How to flatMap a function on GroupedDataSet in Apache Flink

1.4k views Asked by At

I want to apply a function via flatMap to each group produced by DataSet.groupBy. Trying to call flatMap I get the compiler error:

error: value flatMap is not a member of org.apache.flink.api.scala.GroupedDataSet

My code:

var mapped = env.fromCollection(Array[(Int, Int)]())
var groups = mapped.groupBy("myGroupField")
groups.flatMap( myFunction: (Int, Array[Int]) => Array[(Int, Array[(Int, Int)])] )  // error: GroupedDataSet has no member flatMap

Indeed, in the documentation of flink-scala 0.9-SNAPSHOT no map or similar is listed. Is there a similar method to work with? How to achieve the desired distributed mapping over each group individually on a node?

1

There are 1 answers

1
Fabian Hueske On BEST ANSWER

You can use reduceGroup(GroupReduceFunction f) to process all elements a group. A GroupReduceFunction gives you an Iterable over all elements of a group and an Collector to emit an arbitrary number of elements.

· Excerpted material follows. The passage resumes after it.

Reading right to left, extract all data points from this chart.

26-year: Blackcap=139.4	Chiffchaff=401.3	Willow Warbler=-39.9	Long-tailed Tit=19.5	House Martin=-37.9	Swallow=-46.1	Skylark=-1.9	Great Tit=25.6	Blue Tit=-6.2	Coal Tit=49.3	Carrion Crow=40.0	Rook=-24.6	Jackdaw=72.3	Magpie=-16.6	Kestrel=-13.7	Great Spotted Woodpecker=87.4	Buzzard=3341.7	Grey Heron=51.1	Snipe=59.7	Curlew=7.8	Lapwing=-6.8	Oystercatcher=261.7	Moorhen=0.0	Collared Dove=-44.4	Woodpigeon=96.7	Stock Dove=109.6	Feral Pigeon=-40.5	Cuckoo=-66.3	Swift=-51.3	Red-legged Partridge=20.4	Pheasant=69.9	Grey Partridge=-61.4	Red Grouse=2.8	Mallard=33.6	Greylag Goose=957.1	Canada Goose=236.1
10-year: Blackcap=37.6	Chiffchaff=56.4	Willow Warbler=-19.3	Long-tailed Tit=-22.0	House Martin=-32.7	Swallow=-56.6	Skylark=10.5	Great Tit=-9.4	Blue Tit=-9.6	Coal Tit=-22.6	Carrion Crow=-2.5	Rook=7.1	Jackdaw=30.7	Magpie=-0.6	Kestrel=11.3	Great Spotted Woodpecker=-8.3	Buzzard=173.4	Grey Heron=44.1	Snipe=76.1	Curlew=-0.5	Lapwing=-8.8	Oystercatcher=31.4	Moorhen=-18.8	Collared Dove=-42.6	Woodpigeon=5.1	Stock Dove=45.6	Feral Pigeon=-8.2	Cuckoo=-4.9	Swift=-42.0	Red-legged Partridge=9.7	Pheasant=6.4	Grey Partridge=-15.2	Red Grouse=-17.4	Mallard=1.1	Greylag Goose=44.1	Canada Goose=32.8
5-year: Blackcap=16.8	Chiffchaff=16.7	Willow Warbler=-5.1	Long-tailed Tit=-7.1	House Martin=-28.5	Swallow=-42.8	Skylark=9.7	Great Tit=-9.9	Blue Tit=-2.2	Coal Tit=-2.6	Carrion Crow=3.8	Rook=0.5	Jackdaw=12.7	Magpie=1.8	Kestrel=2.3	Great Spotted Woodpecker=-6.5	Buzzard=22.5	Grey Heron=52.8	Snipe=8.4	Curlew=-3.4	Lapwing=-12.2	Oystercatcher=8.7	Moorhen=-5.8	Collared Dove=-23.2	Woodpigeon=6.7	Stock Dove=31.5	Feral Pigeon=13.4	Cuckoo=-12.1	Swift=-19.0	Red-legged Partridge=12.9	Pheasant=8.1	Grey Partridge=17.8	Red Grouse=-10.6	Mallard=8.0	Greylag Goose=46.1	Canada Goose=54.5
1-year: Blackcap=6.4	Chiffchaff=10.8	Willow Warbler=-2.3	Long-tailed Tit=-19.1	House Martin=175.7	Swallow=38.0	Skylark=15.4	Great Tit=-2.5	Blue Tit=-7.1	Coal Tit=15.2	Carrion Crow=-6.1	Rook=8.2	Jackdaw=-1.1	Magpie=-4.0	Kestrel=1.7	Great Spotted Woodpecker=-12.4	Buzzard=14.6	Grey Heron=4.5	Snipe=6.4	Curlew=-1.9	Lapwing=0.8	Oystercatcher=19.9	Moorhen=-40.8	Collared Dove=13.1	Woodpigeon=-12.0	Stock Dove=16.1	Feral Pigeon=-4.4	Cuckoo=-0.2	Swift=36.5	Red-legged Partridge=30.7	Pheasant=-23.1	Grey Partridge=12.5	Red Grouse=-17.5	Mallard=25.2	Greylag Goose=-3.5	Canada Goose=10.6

Flink's groupBy() function does not group multiple elements into a single element, i.e., it does not convert a group of (Int, Int) elements (that all share the same _1 tuple field) into one (Int, Array[Int]). Instead, a DataSet[(Int, Int)] is logically grouped such that all elements that have the same key can be processed together. When you apply a GroupReduceFunction on a GroupedDataSet, the function will be called once for each group. In each call all elements of a group are handed together to the function. The function can then process all elements of the group and also convert a group of (Int, Int) elements into a single (Int, Array[Int]) element.